What are Donchian Channels and How Are They Used?
Donchian Channels act as an envelope encircling a set of data which are related to prices. This is a stirring indicator which is very average and invented by Mr. Richard Donchian. It marks the highest point and the lowest point over the last intervals of time periods. The peak is the highest high channel over a given period of time on the other hand the bottom part is the lowest low channel over the similar period of time. This follows a simple trending system. Similar to other channels, a stock may be traded inside the same limit of the same channel from one end to the other at the same time being aware for the possible breakouts in either direct or false breakouts.
One may derive signals using this system which methods are based on a certain set of rules. For example, if a price goes beyond the Donchian Channels, you may buy long and can cover short positions. On the other hand, if a price goes down below the said channel, you can have the option to sell short and may liquidate long positions. Be reminded that mathematically speaking, it is quite impossible for stocks to have breakouts in these channels due to channels such as these would immediately move away if a new tremendous price was strike given that the peak of the channel and the bottom of it are considered the highest high and lowest low of a specified time period.
The peak and the bottom of the Donchian Channels may be considered as a good foundation and defense points. Moreover, the mid line or middle point could be utilized as same as a moving average, if a price below the middle point which may point out a downtrend, while if a price is beyond the mid line which indicates an uptrend.
Always remember that using the parameter O/H/L/C/M as C or for close, then the channels have the tendency to use a higher close and lower close, if you decided to use H or L the channels might use the higher high and the lower low, Then if you try to use O the channels might use the higher open and lower open, while choosing to use M the channels can use higher mid point and the lower mid point (H+L+C)/3).
Being considered as one of the simplest system that follows a certain trend, this channel could recognize breakouts. Richard Donchian also gives further details about the system in a 1970 booklet, utilizing these channels to make use of his four week rule. He also theoretically conceptualized the Donchian channels through the top state line set at the peak high for the prior four weeks and the lower edge at the lowest low for that specific period. Although this system may not be as simple as it is, but it does not perplex simplicity in line of being not effective. Studies also had comparisons among various trading systems that consistently spot breakout systems as those that create the most advantage of gaining profits.
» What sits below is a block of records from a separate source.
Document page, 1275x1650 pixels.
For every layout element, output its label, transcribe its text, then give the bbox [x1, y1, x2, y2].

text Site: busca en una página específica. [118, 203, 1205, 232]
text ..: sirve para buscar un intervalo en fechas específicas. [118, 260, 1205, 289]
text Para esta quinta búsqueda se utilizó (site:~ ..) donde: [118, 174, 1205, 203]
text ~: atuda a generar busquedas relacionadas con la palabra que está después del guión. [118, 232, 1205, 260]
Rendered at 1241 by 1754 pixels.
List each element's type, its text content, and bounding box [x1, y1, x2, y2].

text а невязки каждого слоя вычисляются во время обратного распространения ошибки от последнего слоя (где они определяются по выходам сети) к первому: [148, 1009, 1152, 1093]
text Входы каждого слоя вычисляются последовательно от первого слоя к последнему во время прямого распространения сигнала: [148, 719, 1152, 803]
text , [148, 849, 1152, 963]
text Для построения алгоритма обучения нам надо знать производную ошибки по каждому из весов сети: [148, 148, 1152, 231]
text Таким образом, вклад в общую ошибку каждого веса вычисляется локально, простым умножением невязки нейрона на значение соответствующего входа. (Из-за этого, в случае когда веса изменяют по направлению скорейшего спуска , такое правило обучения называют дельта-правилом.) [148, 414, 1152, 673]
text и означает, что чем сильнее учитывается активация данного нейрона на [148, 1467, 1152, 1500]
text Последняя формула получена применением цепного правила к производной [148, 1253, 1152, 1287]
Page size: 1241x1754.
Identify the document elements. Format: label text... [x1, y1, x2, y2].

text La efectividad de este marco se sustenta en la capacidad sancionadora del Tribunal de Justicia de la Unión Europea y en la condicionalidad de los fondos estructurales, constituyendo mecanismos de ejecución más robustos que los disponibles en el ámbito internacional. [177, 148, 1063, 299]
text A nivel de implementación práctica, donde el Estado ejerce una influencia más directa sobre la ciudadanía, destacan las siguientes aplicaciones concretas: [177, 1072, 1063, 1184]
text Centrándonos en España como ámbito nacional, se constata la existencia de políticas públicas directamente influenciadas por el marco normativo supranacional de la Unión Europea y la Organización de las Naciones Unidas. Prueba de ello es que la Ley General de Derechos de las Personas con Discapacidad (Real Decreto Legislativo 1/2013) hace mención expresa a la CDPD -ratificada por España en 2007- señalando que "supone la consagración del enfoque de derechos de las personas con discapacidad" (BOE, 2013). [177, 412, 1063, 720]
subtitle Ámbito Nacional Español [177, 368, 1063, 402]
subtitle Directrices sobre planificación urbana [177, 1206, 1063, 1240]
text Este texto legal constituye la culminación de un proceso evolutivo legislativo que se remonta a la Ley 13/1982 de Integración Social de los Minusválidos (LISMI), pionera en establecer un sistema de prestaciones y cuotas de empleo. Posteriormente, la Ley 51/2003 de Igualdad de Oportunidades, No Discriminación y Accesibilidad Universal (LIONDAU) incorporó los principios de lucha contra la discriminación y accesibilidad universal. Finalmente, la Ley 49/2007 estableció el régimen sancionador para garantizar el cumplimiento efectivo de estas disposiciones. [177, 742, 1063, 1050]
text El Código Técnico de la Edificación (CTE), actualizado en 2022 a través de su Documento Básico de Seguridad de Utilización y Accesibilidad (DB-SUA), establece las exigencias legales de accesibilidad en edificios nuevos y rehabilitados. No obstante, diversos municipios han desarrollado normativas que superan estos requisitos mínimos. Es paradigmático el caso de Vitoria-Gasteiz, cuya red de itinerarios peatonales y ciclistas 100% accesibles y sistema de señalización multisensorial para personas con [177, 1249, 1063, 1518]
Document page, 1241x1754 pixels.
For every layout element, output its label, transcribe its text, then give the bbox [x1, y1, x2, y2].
This information could give you an idea to consider looking at Donchian channels.
Richard Donchian make it as possible to always stay in the present market, wrapping positions which are short and going into long ones if a time comes that prices exceeded the top channel, at the same time liquidate the positions which are long and going into short ones if a price decreases below the bottom channel. The default 20 setting on most of these channels reflects that four-week setting, with 20 days comprising 4 trading weeks.